My first day out with the Scorpion was at first frustrating with the usual inflation problems that plague the new Scorpion owner, but after I got it inflated the ride was exhilarating. I had so much more power than I needed. I could feel the lightness under my seat as I flew down the beach. In all of my fear about the giant kite the bar became the least of my worries.

More Arcs

That Scorpion was hardly the last Arc I bought. In October of that year I bought a 10 meter Scorpion. In March of 2011, I bought a 15 meter Phantom. The following September I bought a 13m Scorpion.

A Peter Lynn '07 bar and a 10 meter Scorpion tied off during a break at Jekyll Island, Ga

Everything I bought I bought used. I figured why buy new when I wasn’t sure what I wanted. Cash was limited as well, so used kites meant I got to try more kites. Some kites came with bars and lines but others were sold as the kite only. The bars I got varied. Some where Peter Lynn ‘07 bars with strap trim, while others were cobbled together from parts of Peter Lynn ‘04 bars.

I didn’t like having to move bars between kites. It was tedious to run out lines and attach. So I would leave the bar attached when I rolled up the kite. If I was lucky I could remember which kite had the bars rolled up inside. If I wasn’t so lucky I had to unroll the old kite to transfer the lines.

To address this I decided to make a bar for every kite. So I started building bars from the parts I had and buying more used bars to get more parts.

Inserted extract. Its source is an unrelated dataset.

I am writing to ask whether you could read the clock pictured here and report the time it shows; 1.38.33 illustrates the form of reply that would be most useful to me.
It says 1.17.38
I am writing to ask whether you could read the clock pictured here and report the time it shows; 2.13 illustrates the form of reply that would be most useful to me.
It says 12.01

New and shiny could still be better

In June of 2012 I bought a 15 meter Phantom II. It was ready-to-fly with a Navigator bar. I had been coveting both the kite and the bar since they were released. The videos of the bar showed a safety system unlike anything I had ever used and I wanted to try it.

A Peter Lynn Navigator bar

Yet in practice, the bar was not everything I had hoped. Some aspects of the safety system didn’t work as I thought they should. What aggravated me more though was that parts of the bar were designed to do things I didn’t want to do and would never do. Those features meant the bar couldn’t do things I wanted it to do. I had thought in getting something modern I would be relieved of the problems I had in my old bars and hacked together creations, but it didn’t work out that way.

The bar was designed for someone else, not me. Landing kiting is a small market. Kite buggying probably smaller. Kite buggiers who fly depower kites was smaller still though that seems to be a growing market these days. I realized no one was likely to build what I wanted at any price so I had to make it myself.